The big Indochina trip: hanging out in Hanoi 

We’ve spent several days in Hanoi taking on the sights at a relaxed pace and generally just kind of hanging out in the city, walking around in the old quarter. Thanks to Yinis research we’ve also some really good meals in nice restaurants. 

Except for the markets in the old quarter, most of the things to see in Hanoi are museums. 

 Hoa Lo prison museum is pretty powerful as the old cells are still there and you can sense the brutal life of the prisoners. 

The old door looks very solid and imposing 

Being shackled to the bed couldn’t have been fun

Some cells

An actual guillotine 

At the etymology museum you get to see tools, clothes and plenty of pictures of the many different ethnic groups in this country, which is really interesting.  No pictures there I’m afraid.

The Ho Chi Minh museum showcases the life and work of President Ho. Except for a few artefacts it’s mostly text and pictures but it’s good none the less. It’s always  interesting to get a different perspective on things, and here you get to see the Vietnamese perspective on the struggle against the French colonists.

Ho Chi Minh statue in the museum

Right next door to the museum is Ho Chi Minhs mausoleum. We times our visit badly as his body is in Russia for maintenance at the moment. This is actually the third time I’ve been at a communist leader mausoleum and failed to see the body: first chairman Mao in Beijing, then Lenin in Moscow and now Ho Chi Minh. It’s like I’m cursed or something. Well, the mausoleum itself is an impressive piece of communist architecture anyway.

Ho Chi Minh mausoleum 

Mausoleum selfie

Close to the mausoleum is the army museum. Like the war museum in HCMC it has a number of tanks and aircraft outside which is always cool to see. Inside there’s a small section about older wars, the rest is dedicated to the struggle against the French and the Americans. It has a large collection of various small arms and the little description plaques are very patriotic, describing how Hero captain such and such used a certain gun to annihilate a certain number of enemies. What’s interesting is that there were even some primitive weapons used by guerilla fighters such as flint lock rifles and even crossbows. 

Yini playing MIG jet

American helicopter 


Missile launcher

This sculpture made from parts of downed planes is cool

Various bombs

The collection of vehicles and aircraft from above

Hanoi flag tower 

Nearby Lenin statue

Lastly there’s the Vietnam Women Musuem. Like the name suggests it showcases the life of Vietnamese women, from the marriage and childbirth traditions of the various ethnic  groups to the women fighting in the war against the French and the Americans, to the modern day life and fashion. It’s very good, and again  a different perspective from other museums. 

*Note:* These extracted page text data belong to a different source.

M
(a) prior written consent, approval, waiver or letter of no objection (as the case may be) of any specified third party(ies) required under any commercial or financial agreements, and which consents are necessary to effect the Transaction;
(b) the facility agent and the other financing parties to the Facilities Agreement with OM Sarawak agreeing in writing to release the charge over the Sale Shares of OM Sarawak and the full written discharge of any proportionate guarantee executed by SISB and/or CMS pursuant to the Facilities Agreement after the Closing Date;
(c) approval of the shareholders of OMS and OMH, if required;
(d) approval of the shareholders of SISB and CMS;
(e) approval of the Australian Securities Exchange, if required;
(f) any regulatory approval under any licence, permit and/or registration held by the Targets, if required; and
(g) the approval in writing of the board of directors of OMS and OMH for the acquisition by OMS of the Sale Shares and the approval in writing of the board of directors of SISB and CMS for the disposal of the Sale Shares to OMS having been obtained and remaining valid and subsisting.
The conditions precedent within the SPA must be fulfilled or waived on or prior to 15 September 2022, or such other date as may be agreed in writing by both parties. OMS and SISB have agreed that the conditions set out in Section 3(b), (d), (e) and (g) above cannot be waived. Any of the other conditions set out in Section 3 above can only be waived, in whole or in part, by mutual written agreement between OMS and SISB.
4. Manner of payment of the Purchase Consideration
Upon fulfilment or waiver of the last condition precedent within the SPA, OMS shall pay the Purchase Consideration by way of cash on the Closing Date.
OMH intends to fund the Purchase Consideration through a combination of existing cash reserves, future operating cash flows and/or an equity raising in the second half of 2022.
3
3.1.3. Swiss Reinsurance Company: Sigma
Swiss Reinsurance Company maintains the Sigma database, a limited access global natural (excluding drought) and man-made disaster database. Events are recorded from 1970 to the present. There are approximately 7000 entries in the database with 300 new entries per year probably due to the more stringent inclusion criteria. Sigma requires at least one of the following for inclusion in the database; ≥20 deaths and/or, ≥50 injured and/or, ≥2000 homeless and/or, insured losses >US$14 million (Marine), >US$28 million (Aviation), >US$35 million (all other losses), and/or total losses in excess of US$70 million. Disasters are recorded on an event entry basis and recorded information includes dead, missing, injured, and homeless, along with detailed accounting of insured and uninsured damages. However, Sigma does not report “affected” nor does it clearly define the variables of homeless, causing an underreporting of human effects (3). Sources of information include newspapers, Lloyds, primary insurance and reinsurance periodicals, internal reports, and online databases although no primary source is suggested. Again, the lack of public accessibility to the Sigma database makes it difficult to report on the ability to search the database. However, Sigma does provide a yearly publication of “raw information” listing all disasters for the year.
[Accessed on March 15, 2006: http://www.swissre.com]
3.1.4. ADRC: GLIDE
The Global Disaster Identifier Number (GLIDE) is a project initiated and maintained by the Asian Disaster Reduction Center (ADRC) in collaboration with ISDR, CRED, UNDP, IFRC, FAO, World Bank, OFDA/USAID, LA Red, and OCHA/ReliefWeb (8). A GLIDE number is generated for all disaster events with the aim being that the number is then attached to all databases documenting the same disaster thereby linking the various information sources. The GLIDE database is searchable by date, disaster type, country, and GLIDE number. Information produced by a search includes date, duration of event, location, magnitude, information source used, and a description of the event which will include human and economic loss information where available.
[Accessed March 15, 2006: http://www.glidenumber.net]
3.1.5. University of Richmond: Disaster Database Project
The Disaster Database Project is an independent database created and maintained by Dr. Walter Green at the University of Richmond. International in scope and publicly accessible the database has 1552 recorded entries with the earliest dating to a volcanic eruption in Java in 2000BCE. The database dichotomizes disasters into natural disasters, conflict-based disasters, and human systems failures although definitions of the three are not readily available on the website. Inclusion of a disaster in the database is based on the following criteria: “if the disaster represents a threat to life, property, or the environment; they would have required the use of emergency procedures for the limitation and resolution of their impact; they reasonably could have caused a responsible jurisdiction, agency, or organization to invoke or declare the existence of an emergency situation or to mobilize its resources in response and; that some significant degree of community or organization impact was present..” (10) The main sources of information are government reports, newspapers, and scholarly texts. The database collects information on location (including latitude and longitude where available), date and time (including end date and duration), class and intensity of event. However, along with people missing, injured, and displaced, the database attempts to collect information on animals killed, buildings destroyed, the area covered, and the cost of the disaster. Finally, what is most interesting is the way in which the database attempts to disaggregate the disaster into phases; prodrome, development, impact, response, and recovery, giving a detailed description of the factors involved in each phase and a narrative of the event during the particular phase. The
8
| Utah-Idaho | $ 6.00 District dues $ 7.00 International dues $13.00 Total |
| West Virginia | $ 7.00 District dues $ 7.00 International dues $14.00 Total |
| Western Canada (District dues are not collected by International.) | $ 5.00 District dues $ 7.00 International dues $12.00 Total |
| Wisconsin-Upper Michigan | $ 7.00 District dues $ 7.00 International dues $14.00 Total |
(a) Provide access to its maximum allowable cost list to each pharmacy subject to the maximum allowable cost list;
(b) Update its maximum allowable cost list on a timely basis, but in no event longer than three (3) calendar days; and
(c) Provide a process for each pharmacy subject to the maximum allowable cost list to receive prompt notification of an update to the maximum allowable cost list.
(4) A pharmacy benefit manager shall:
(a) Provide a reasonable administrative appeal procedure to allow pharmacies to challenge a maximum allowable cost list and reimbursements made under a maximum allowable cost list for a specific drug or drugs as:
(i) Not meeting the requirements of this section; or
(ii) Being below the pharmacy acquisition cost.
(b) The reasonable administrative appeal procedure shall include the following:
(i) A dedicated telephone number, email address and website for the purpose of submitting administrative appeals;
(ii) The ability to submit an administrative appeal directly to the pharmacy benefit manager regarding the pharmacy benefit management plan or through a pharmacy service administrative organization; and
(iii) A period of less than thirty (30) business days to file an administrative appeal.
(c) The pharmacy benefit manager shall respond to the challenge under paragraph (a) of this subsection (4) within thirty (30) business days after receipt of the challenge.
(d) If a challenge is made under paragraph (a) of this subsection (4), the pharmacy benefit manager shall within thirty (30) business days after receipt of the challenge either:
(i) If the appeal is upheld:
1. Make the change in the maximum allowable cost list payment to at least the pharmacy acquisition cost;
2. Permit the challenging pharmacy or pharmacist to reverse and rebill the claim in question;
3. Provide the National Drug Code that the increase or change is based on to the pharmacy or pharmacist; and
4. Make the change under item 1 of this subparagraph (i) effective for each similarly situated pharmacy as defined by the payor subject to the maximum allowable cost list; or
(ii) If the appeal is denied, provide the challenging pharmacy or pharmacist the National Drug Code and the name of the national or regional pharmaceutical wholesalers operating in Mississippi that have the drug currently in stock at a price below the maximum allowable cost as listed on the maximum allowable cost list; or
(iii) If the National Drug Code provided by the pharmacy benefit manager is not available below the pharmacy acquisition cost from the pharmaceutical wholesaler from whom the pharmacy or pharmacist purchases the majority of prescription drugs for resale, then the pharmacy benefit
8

Yini trying her hand at being a street vendor

Grinding is hard work 

That’s it as far as museums go. My favorite was the Ho Chi Minh museum. I mentioned we also had some really good food. We had some fried fish called Cha Ca which wasn’t what you think of as typically Vietnamese but very tasty. Vietnamese sandwiches called banh mi are a must for anyone coming here and the best we’ve had are at Banh Mi 25.

Banh Mi 25 sandwiches 

A speciality of Vietnam is something called egg coffee. It sounds really strange but it’s super good. It’s basically sweetened egg foam mixed with coffee, it tastes a bit like tiramisu. Definitely try it if you come here. We went to a small place called Cafe Giang on Nguyen Huu Huan street.

Egg coffee

Thanks to the recommendation from my mom we got some excellent creme caramel at a place called Quan Kem Caramen. 

Simple interior but excellent creme caramel 

As for evening activities, Hanoi is known for water puppet theater. I’m always a bit auspicious of theatre I. Foreign countrie, going to a play when you don’t understand the language can be pretty  boring. Using water as a stage however, is cool so I figured it would be worth a try, I did not regret it. It’s not so much a play  as a number of short sketches and musical numbers that are easy enough to understand. Some of the slapstick comedy was actually very funny.

The band taking their seats. 

Dancing puppets

More dancing puppets

Puppets with fire in their hands

Like I mentioned, we also spent a fair bit of time strolling around the old quarter. One thing that Hanoi city does really well is that every weekend, starting Friday night,  they close off the streets near Hoan Kiem lake for traffic and the whole area turns into a kind of street festival. There are street performances, bands playing, vendors and just generally merriment. I think it’s great and we really enjoyed walking around there in the evenings. 

Hoan Kiem lake at night

Korean orchestra and street dancers

Violin backed by a band, they were pretty good. 

I’m normally not a big city guy but we’ve had a lovely couple of days here in Hanoi.